Responsable technique du Pays d’Aix FC et éducateur des U18, Alexis Capela Clara revient sur cette saison délicate pour les jeunes footballeurs et nous explique ce que le club provençal met en place pour suivre ses licenciés.

Comment poursuivre le développement des jeunes joueurs dans une telle période ?

Il faut s’adapter et surtout bien les accompagner. Par exemple, au PAFC, nous avons beaucoup fonctionné avec des entretiens à distance, individuels puis en groupe selon les postes. Nous avons fait du travail vidéo en lien avec notre projet de jeu dans le but d’améliorer la compréhension du jeu et l’intelligence tactique afin de continuer à faire progresser les garçons. En période de déconfinement et selon les disponibilités, des entraînements individuels ont été proposés pour travailler techniquement et physiquement. Il fallait faire preuve d’adaptabilité avec chacun et surtout, assurer un suivi hebdomadaire de qualité. Concernant les entraînements collectifs sans contact, il a fallu se montrer inventif et créer des jeux pour se développer et conserver ce côté « compétition » qui est important à l’intérieur d’un groupe.

Justement, que mettez-vous en place pour pallier cette absence de compétition ?

Nous instaurons des jeux où les joueurs sont au maximum en concurrence les uns avec les autres (nombre de buts marqués sur un exercice de finition, nombre d’exercices réussis sur des ateliers techniques…). Lorsque nous travaillions à distance, nous avions mis en place des QCM à propos du travail d’analyse vidéo ou alors des défis à relever en se filmant. Évidemment ces initiatives ne peuvent pas perdurer dans le temps car rien ne remplace la compétition. Il tarde à chacun de pouvoir la retrouver.
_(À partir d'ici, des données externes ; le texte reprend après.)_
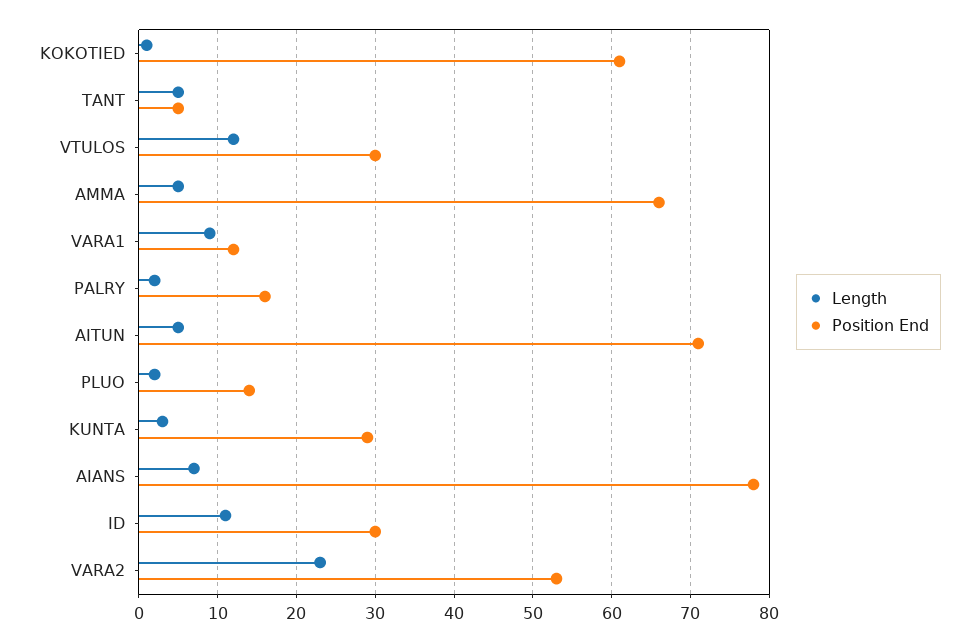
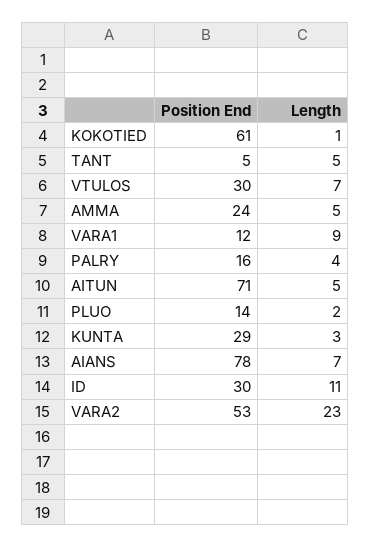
  {
    "Length": {
      "KOKOTIED": 1,
      "TANT": 5,
-     "VTULOS": 12,
+     "VTULOS": 7,
      "AMMA": 5,
      "VARA1": 9,
-     "PALRY": 2,
+     "PALRY": 4,
      "AITUN": 5,
      "PLUO": 2,
      "KUNTA": 3,
      "AIANS": 7,
      "ID": 11,
      "VARA2": 23
    },
    "Position End": {
      "KOKOTIED": 61,
      "TANT": 5,
      "VTULOS": 30,
-     "AMMA": 66,
+     "AMMA": 24,
      "VARA1": 12,
      "PALRY": 16,
      "AITUN": 71,
      "PLUO": 14,
      "KUNTA": 29,
      "AIANS": 78,
      "ID": 30,
      "VARA2": 53
    }
  }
Sera-t-il possible de rattraper le temps perdu ces deux dernières saisons en terme de formation de joueurs ?

Je pense que oui mais cela prendra du temps. Nous avons perdu des heures d’entraînement et de compétition et nous aurons besoin de patience pour y pallier. Pour cela, une des solutions qui me vient à l’esprit serait de créer des championnats avec plus d’équipes pour jouer plus de matchs ou alors mettre en place un nombre plus important de rencontres amicales. Nous pourrions aussi augmenter le nombre de séances, en développant par exemple des sections sportives, en s’entraînant plus tard le soir comme cela est le cas en Espagne, voire même le samedi. Il n’y a pas de problèmes, que des solutions et c’est à nous éducateurs de trouver les plus adéquates pour accompagner les joueurs dans leur formation et aller de l’avant malgré le contexte.